• _ABOUT THIS EXERCISE_
Return the line containing "Như đã nói, càng" together with every later line up to the end of the records, exactly and with no pictures; return nothing else.

*** Opening THE RECORDS ***

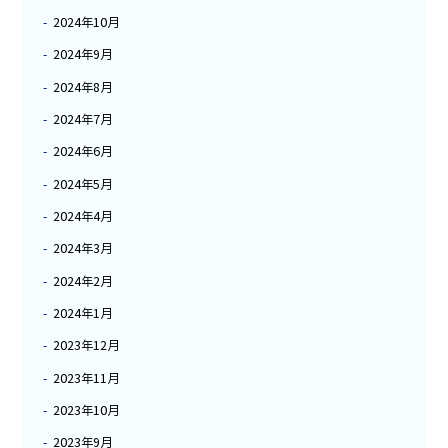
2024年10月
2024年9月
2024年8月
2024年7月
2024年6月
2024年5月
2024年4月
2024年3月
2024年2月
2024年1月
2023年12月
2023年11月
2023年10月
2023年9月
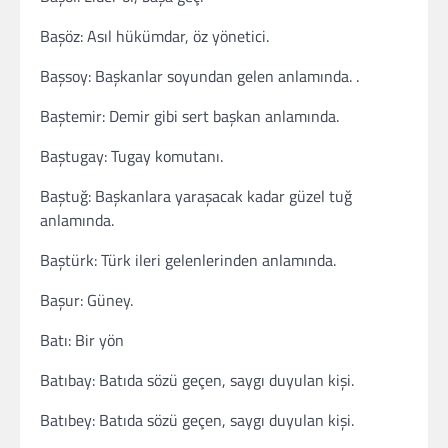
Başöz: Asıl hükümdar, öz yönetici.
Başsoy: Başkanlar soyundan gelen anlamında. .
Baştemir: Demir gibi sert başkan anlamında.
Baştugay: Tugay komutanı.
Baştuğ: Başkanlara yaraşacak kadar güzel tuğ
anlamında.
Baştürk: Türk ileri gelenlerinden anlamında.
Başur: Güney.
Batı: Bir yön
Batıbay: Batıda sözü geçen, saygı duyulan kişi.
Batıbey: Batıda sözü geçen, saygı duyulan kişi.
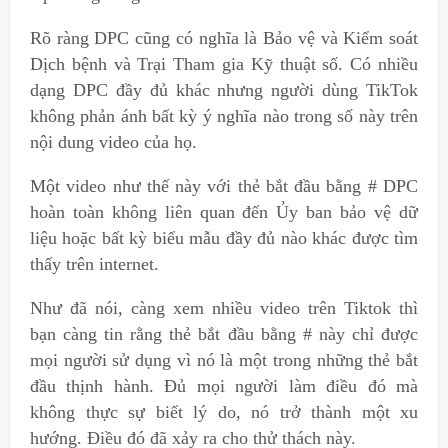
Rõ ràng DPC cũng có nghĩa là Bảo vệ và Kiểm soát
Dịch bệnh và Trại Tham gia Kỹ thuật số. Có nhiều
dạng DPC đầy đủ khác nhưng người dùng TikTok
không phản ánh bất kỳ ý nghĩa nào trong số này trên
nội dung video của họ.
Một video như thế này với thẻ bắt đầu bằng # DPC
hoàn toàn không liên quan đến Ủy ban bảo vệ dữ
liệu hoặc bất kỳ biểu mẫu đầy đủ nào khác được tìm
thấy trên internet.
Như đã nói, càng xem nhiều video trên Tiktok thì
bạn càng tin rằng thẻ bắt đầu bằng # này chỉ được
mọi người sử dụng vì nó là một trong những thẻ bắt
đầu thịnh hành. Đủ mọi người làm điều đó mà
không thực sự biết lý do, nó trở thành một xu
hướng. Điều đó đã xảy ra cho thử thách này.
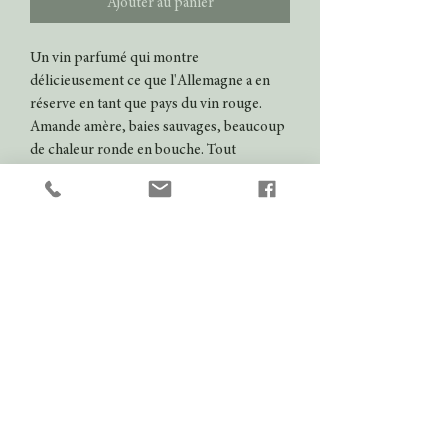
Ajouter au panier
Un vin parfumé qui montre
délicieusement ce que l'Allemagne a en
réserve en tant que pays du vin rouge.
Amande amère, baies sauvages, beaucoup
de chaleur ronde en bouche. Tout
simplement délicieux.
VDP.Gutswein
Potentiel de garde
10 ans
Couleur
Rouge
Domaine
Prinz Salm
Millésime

*** Closing THE RECORDS ***

• _ANSWER FOR THIS EXERCISE_
Như đã nói, càng xem nhiều video trên Tiktok thì
bạn càng tin rằng thẻ bắt đầu bằng # này chỉ được
mọi người sử dụng vì nó là một trong những thẻ bắt
đầu thịnh hành. Đủ mọi người làm điều đó mà
không thực sự biết lý do, nó trở thành một xu
hướng. Điều đó đã xảy ra cho thử thách này.
Ajouter au panier
Un vin parfumé qui montre
délicieusement ce que l'Allemagne a en
réserve en tant que pays du vin rouge.
Amande amère, baies sauvages, beaucoup
de chaleur ronde en bouche. Tout
simplement délicieux.
VDP.Gutswein
Potentiel de garde
10 ans
Couleur
Rouge
Domaine
Prinz Salm
Millésime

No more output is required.